[SimpleITK, Python, Registration]
I have a dataset of CT and CBCT scans; CBCTs don’t have a limited FOV, but they do contain a smaller portion of body compared to CT, i.e. they have less slices than CT scans.
What I want to do is to perform a rigid registration of a CBCT to a CT to see which part of the body in CT is also found in CBCT, and then get rid of the slices in CT that are outside of the “scope” of CBCT.
I don’t need the registered image as output at all, but only the original CBCT as well as the original CT without the slices that are out of the “scope” of CBCT.
Hope my explanation is clear enough. If anyone wonders why I’d like to do anything such – I’m trying to constrain the data that’s being seen by a generative adversarial network in order to prevent any bias when learning how to translate a CBCT to CT.
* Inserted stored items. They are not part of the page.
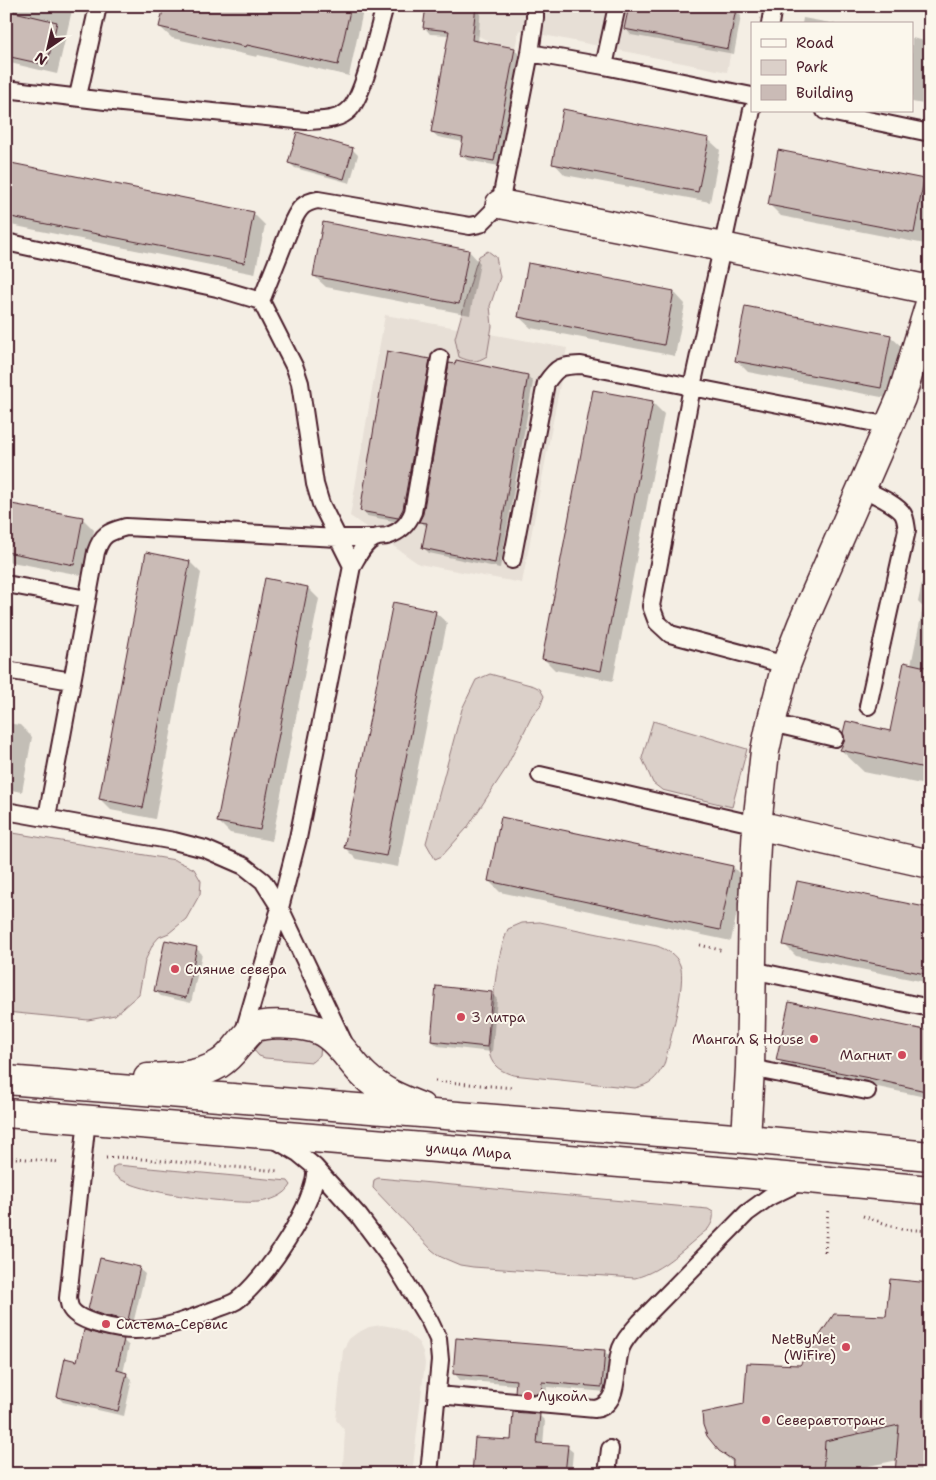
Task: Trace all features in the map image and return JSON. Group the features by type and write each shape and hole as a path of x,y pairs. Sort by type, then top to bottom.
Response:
{"main road":[{"path":"500,204 723,247 930,290"},
{"path":"742,1172 750,1068 753,904 757,825 765,751 771,723 786,665 802,624 890,426 912,367 930,304"},
{"path":"757,825 930,864"},
{"path":"17,1081 155,1078 189,1075 208,1070 226,1060 250,1032 260,1025 267,1024 312,1028 323,1033 334,1041 364,1075 390,1094 443,1116"},
{"path":"239,1046 234,1098 236,1112 243,1122 265,1134"},
{"path":"17,1081 746,1139 930,1156"},
{"name":"улица Мира","path":"6,1113 742,1172 930,1190"}],"lane":[{"path":"78,96 98,6"},
{"path":"6,89 306,121 331,120 350,109 361,89 385,6"},
{"path":"261,301 293,221 299,209 307,202 318,200 470,226 480,224 500,204 530,53 535,6"},
{"path":"604,66 617,6"},
{"path":"770,22 774,6"},
{"path":"530,53 751,96"},
{"path":"752,112 692,387 651,606 657,622 670,634 786,665"},
{"path":"830,112 930,133"},
{"path":"6,242 216,288 261,301 295,368 300,383 315,484 321,504 352,566"},
{"path":"47,817 87,598 100,539 111,531 126,527 338,538 375,538 399,531 408,523 413,512 440,358"},
{"path":"512,560 546,383 556,370 566,366 581,366 890,426"},
{"path":"862,488 897,508 906,520 906,530 868,706"},
{"path":"239,1046 280,908 298,838 352,566 361,550 375,538"},
{"path":"6,584 87,598"},
{"path":"6,670 72,681"},
{"path":"771,723 835,738"},
{"path":"540,776 757,825"},
{"path":"6,810 174,841 205,849 244,866 262,881 280,908 353,1062"},
{"path":"752,970 930,1008"},
{"path":"750,1068 867,1091"},
{"path":"87,1119 68,1298 70,1308 76,1314 88,1321 118,1328 135,1330 162,1326 236,1302 253,1287 280,1251 300,1217 312,1191 316,1169"},
{"path":"265,1134 298,1153 316,1169 359,1216 385,1250 430,1322 438,1339 440,1360 429,1474"},
{"path":"438,1395 595,1409 603,1407 610,1402 614,1393 616,1365 622,1347 640,1322 747,1213 769,1197 809,1178"},
{"path":"607,1474 610,1449"}],"path":[{"path":"6,1157 61,1163 119,1157 294,1172 316,1169"}],"shaded area":[{"path":"476,6 739,6 727,72 519,30 515,48 496,45 473,33"},
{"path":"385,315 567,348 522,583 419,564 350,516"},
{"path":"381,1325 394,1327 406,1332 419,1343 423,1352 425,1363 412,1474 344,1474 345,1431 336,1420 343,1350 349,1339 357,1333 369,1327"}],"green space":[{"path":"488,251 496,257 500,277 490,306 492,326 487,356 480,360 470,361 459,357 455,338 479,256"},
{"path":"490,674 534,686 540,689 544,696 540,707 532,716 505,770 467,828 442,856 435,859 426,843 462,709 476,680"},
{"path":"653,721 747,749 732,807 662,790 653,783 642,758"},
{"path":"13,833 175,860 194,869 201,881 200,894 186,919 169,933 159,937 153,944 145,961 139,994 115,1015 88,1020 6,1012 6,834"},
{"path":"540,922 657,946 674,955 682,973 679,999 664,1065 656,1077 649,1083 635,1088 513,1075 502,1071 493,1063 489,1051 489,1037 496,973 504,940 508,929 522,923"},
{"path":"311,1034 321,1045 320,1055 312,1062 265,1058 259,1056 253,1049 254,1039"},
{"path":"117,1165 288,1181 291,1185 281,1195 258,1202 204,1199 180,1196 136,1186 121,1179 112,1172 113,1167"},
{"path":"378,1178 708,1209 713,1212 713,1217 708,1229 673,1258 655,1270 635,1278 473,1267 460,1265 441,1257 432,1250 373,1188 374,1180"}],"building":[{"path":"164,6 351,6 338,65 159,27"},
{"path":"426,6 476,6 472,40 515,48 494,161 460,155 463,138 431,132 449,31 423,28"},
{"path":"629,6 722,6 736,9 728,49 624,29"},
{"path":"6,10 57,22 47,65 6,56"},
{"path":"563,109 709,138 698,192 552,164"},
{"path":"297,132 353,148 344,179 288,163"},
{"path":"778,150 924,179 914,233 768,205"},
{"path":"6,162 254,212 244,263 6,216"},
{"path":"323,222 469,250 459,304 313,276"},
{"path":"528,263 674,291 664,345 518,317"},
{"path":"745,306 891,335 881,388 735,361"},
{"path":"387,351 430,359 403,509 398,518 360,511"},
{"path":"456,360 528,375 495,563 422,548 427,523 419,522 423,514 449,363 455,364"},
{"path":"593,390 653,401 601,671 542,659"},
{"path":"6,503 83,517 74,565 6,552"},
{"path":"146,552 190,561 143,808 99,799"},
{"path":"265,578 308,587 260,830 217,822"},
{"path":"393,602 436,611 386,856 344,848"},
{"path":"904,662 930,668 930,769 840,750 845,740 843,733 846,721 890,731"},
{"path":"501,817 733,866 720,930 488,881"},
{"path":"797,881 930,908 930,975 783,945"},
{"name":"Сияние севера","path":"165,940 197,947 186,998 154,991"},
{"name":"3 литра","path":"436,986 492,992 487,1047 431,1041"},
{"path":"789,1002 930,1031 930,1092 776,1060"},
{"path":"100,1258 140,1267 128,1320 88,1310"},
{"path":"890,1279 930,1283 930,1474 895,1474 899,1425 825,1441 823,1474 732,1474 733,1460 719,1451 707,1436 703,1425 702,1413 744,1404 747,1363 800,1365 834,1314 886,1316"},
{"path":"84,1330 124,1339 117,1370 127,1373 118,1411 57,1397 65,1358 77,1361"},
{"path":"456,1338 605,1350 602,1387 542,1382 541,1394 515,1392 516,1380 453,1374"},
{"path":"513,1412 540,1414 537,1443 568,1445 565,1474 472,1474 475,1438 511,1440"}],"place":[{"name":"Сияние севера","path":"175,969"},
{"name":"3 литра","path":"461,1017"},
{"name":"Мангал & House","path":"814,1039"},
{"name":"Магнит","path":"902,1055"},
{"name":"Система-Cервис","path":"106,1324"},
{"name":"NetByNet (WiFire)","path":"846,1347"},
{"name":"Лукойл","path":"528,1396"},
{"name":"Северавтотранс","path":"766,1420"}]}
Since I would like it to be efficient, I thought I could ask here for some advice. Not very experienced with SimpleITK as I mostly used it as an interface for getting data in and out of my deep learning pipelines.
Maybe a way to use the data from
final_transform (a Transform class) from https://github.com/InsightSoftwareConsortium/SimpleITK-Notebooks/blob/master/Python/60_Registration_Introduction.ipynb (at the bottom) to figure out where along the z-axis is the relevant portion is located and truncate the original scan to it only?